Court grapples with domestic partner benefits

The Associated Press
Wednesday November 15, 2000

SAN FRANCISCO — A federal appeals court considered Tuesday whether cities such as San Francisco can demand that city contractors offer health and other benefits to domestic partners of unmarried workers. 

A three-judge panel of the 9th U.S. Circuit Court of Appeals did not indicate how it would rule during 90 minutes of oral arguments in two closely watched cases. But the cases, brought by the airline industry and an Ohio contractor, barely focused on gay and lesbian issues. 

Instead, they centered on intricate legal points such as regulation of interstate commerce and federal pre-emption. The issue boiled down to whether San Francisco, or the federal government, has the authority to tell companies what benefits they must offer to employees. 

The suits were sparked after an ordinance adopted by the San Francisco Board of Supervisors was implemented in 1997. It required companies that contract with the city to provide unmarried couples with the same benefits they grant to married couples. 

The ordinance affected the 28 airline carriers at San Francisco International Airport, who lease land from the city, and an untold number of contractors that perform a hodgepodge of work for the city. 

Last year, a federal judge sided largely against a suit brought by the airline industry challenging the nation’s first such ordinance.
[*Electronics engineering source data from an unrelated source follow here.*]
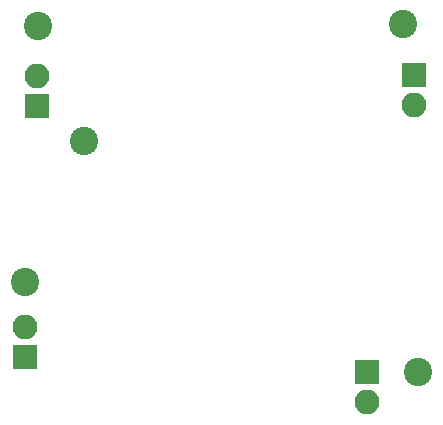
<source format=gbr>
G04 #@! TF.FileFunction,Soldermask,Bot*
%FSLAX46Y46*%
G04 Gerber Fmt 4.6, Leading zero omitted, Abs format (unit mm)*
G04 Created by KiCad (PCBNEW 4.0.4-stable) date 07/27/17 22:09:25*
%MOMM*%
%LPD*%
G01*
G04 APERTURE LIST*
%ADD10C,0.100000*%
%ADD11C,2.400000*%
%ADD12R,2.100000X2.100000*%
%ADD13O,2.100000X2.100000*%
G04 APERTURE END LIST*
D10*
D11*
X95313500Y-90297000D03*
X91440000Y-80581500D03*
X122301000Y-80454500D03*
X123634500Y-109918500D03*
D12*
X91376500Y-87376000D03*
D13*
X91376500Y-84836000D03*
D12*
X123253500Y-84772500D03*
D13*
X123253500Y-87312500D03*
D12*
X119253000Y-109918500D03*
D13*
X119253000Y-112458500D03*
D12*
X90360500Y-108585000D03*
D13*
X90360500Y-106045000D03*
D11*
X90297000Y-102298500D03*
M02*

</source>
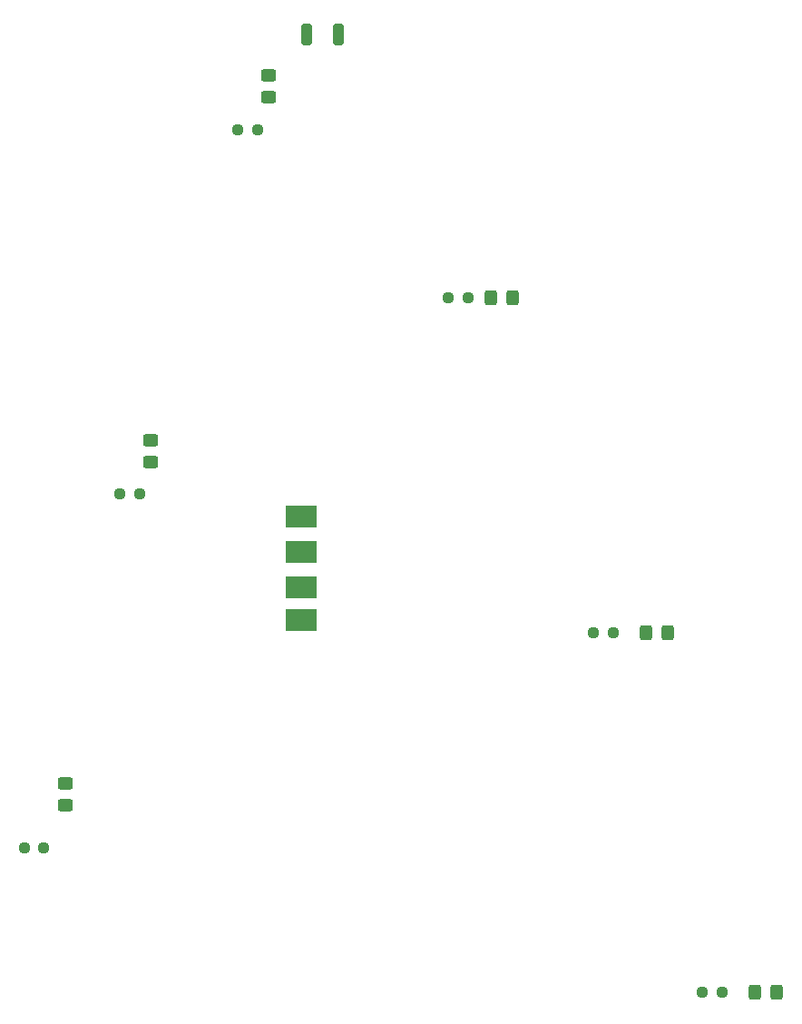
<source format=gbp>
G04 #@! TF.GenerationSoftware,KiCad,Pcbnew,7.0.8*
G04 #@! TF.CreationDate,2024-06-18T20:25:39+02:00*
G04 #@! TF.ProjectId,PCB_Christmas_Tree,5043425f-4368-4726-9973-746d61735f54,rev?*
G04 #@! TF.SameCoordinates,Original*
G04 #@! TF.FileFunction,Paste,Bot*
G04 #@! TF.FilePolarity,Positive*
%FSLAX46Y46*%
G04 Gerber Fmt 4.6, Leading zero omitted, Abs format (unit mm)*
G04 Created by KiCad (PCBNEW 7.0.8) date 2024-06-18 20:25:39*
%MOMM*%
%LPD*%
G01*
G04 APERTURE LIST*
G04 Aperture macros list*
%AMRoundRect*
0 Rectangle with rounded corners*
0 $1 Rounding radius*
0 $2 $3 $4 $5 $6 $7 $8 $9 X,Y pos of 4 corners*
0 Add a 4 corners polygon primitive as box body*
4,1,4,$2,$3,$4,$5,$6,$7,$8,$9,$2,$3,0*
0 Add four circle primitives for the rounded corners*
1,1,$1+$1,$2,$3*
1,1,$1+$1,$4,$5*
1,1,$1+$1,$6,$7*
1,1,$1+$1,$8,$9*
0 Add four rect primitives between the rounded corners*
20,1,$1+$1,$2,$3,$4,$5,0*
20,1,$1+$1,$4,$5,$6,$7,0*
20,1,$1+$1,$6,$7,$8,$9,0*
20,1,$1+$1,$8,$9,$2,$3,0*%
G04 Aperture macros list end*
%ADD10RoundRect,0.250000X-0.325000X-0.450000X0.325000X-0.450000X0.325000X0.450000X-0.325000X0.450000X0*%
%ADD11RoundRect,0.237500X0.250000X0.237500X-0.250000X0.237500X-0.250000X-0.237500X0.250000X-0.237500X0*%
%ADD12RoundRect,0.250000X0.250000X0.750000X-0.250000X0.750000X-0.250000X-0.750000X0.250000X-0.750000X0*%
%ADD13RoundRect,0.250000X0.450000X-0.325000X0.450000X0.325000X-0.450000X0.325000X-0.450000X-0.325000X0*%
%ADD14R,3.000000X2.000000*%
G04 APERTURE END LIST*
D10*
X229354455Y-104678305D03*
X231404455Y-104678305D03*
D11*
X212749955Y-73436305D03*
X210924955Y-73436305D03*
X173191455Y-124776305D03*
X171366455Y-124776305D03*
D10*
X239514455Y-138206305D03*
X241564455Y-138206305D03*
D11*
X182103955Y-91751305D03*
X180278955Y-91751305D03*
D12*
X200661455Y-48925305D03*
D13*
X183191455Y-88801305D03*
X183191455Y-86751305D03*
D11*
X226291955Y-104678305D03*
X224466955Y-104678305D03*
X236451955Y-138206305D03*
X234626955Y-138206305D03*
D12*
X197740455Y-48925305D03*
D13*
X175191455Y-120776305D03*
X175191455Y-118726305D03*
D10*
X214876455Y-73436305D03*
X216926455Y-73436305D03*
D11*
X193103955Y-57776305D03*
X191278955Y-57776305D03*
D14*
X197191455Y-93886305D03*
X197191455Y-97188305D03*
X197191455Y-100490305D03*
X197191455Y-103538305D03*
D13*
X194191455Y-54776305D03*
X194191455Y-52726305D03*
M02*

</source>
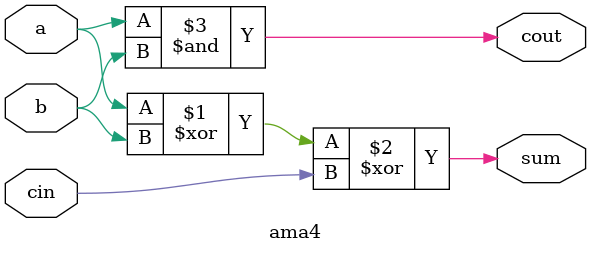
<source format=v>
module ama4 (a, b, cin, sum, cout);

input a, b, cin;
output sum, cout;

assign sum = a ^ b ^cin;
assign cout = a & b;
    
endmodule
</source>
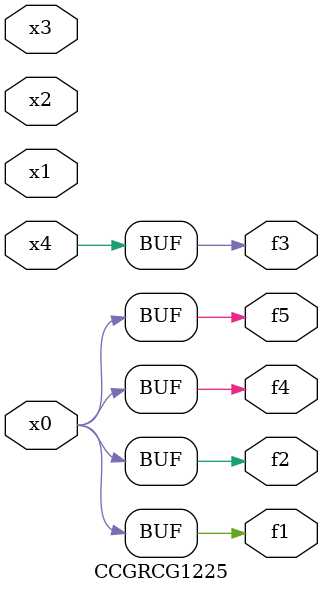
<source format=v>
module CCGRCG1225(
	input x0, x1, x2, x3, x4,
	output f1, f2, f3, f4, f5
);
	assign f1 = x0;
	assign f2 = x0;
	assign f3 = x4;
	assign f4 = x0;
	assign f5 = x0;
endmodule

</source>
Following U.S. District Court Judge Claudia Wilken’s ruling, the cities of Seattle and Los Angeles adopted similar measures. 

More are expected to follow if the court upholds San Francisco’s ordinance, said Jennifer C. Pizer, managing attorney for the Lambda Legal Defense and Education Fund Inc. 

“Everybody’s watching this,” said Pizer, who noted that hundreds of companies across the nation offer domestic partner benefits. 

Wilken ruled that the airlines must provide the same fare discounts, family leave and bereavement leave to domestic partners as to married couples working in San Francisco. 

The judge excluded health and pension benefits, saying the federal government has jurisdiction for the airline industry.  

After an appeals court declined to block Wilken’s decision, several airlines began offering the same benefits to domestic partners as they do to married couples. They include United Airlines, U.S. Air, Federal Express and American Airlines. 

Wilken also dismissed a suit brought by electronics firm S.D. Myers of Tallmadge, Ohio, which was disqualified from a San Francisco project because it did not afford the same benefits to its domestic partner employees as it did to married ones. 

Lawyers for that firm, funded in part by televangelist Pat Robertson’s American Center for Law and Justice, stayed away from the hot-button gay rights issue. 

The company’s lawyer, Kevin Theriot, said San Francisco’s ordinance impacts interstate commerce and therefore should be nullified.  

He said the company should not have to offer the domestic-partner benefits to any of its 370-member work force in Ohio because it wants to contract work in San Francisco. 

“It has nothing to do with the performance of the contract,” he said to the three judges. 

But in a statement, Jay Sekulow, American Center for Law and Justice chief counsel, said the ordinance “undermines the institution of marriage and conflicts with the moral values of most Americans.” 

In the airlines case, Brendan Dolan, who represented the Air Transport Association of America, a consortium of airlines, said the federal government can only dictate how airlines should function. 

“An ordinance which sets a lease or permit term ... is pre-empted,” Dolan told the judges. 

Judge Johnnie Rawlinson noted that the U.S. Supreme Court has recently expanded states rights and asked, “Is your view consistent with an emerging view of pre-emption?” 

Dennis Aftergut, chief assistant city attorney for San Francisco, dismissed Dolan’s contention and said the ordinance in question is similar to cities’ rights to limit airlines’ noise and congestion. 

“We have an interest in distancing ourselves from discrimination,” Aftergut told the judges in one of the few courtroom comments addressing morality. 

The panel did not say when it would rule. 

The cases are Air Transport Association of America vs. San Francisco, C97-01763CW, and S.D. Myers vs. San Francisco, 97-04463CW.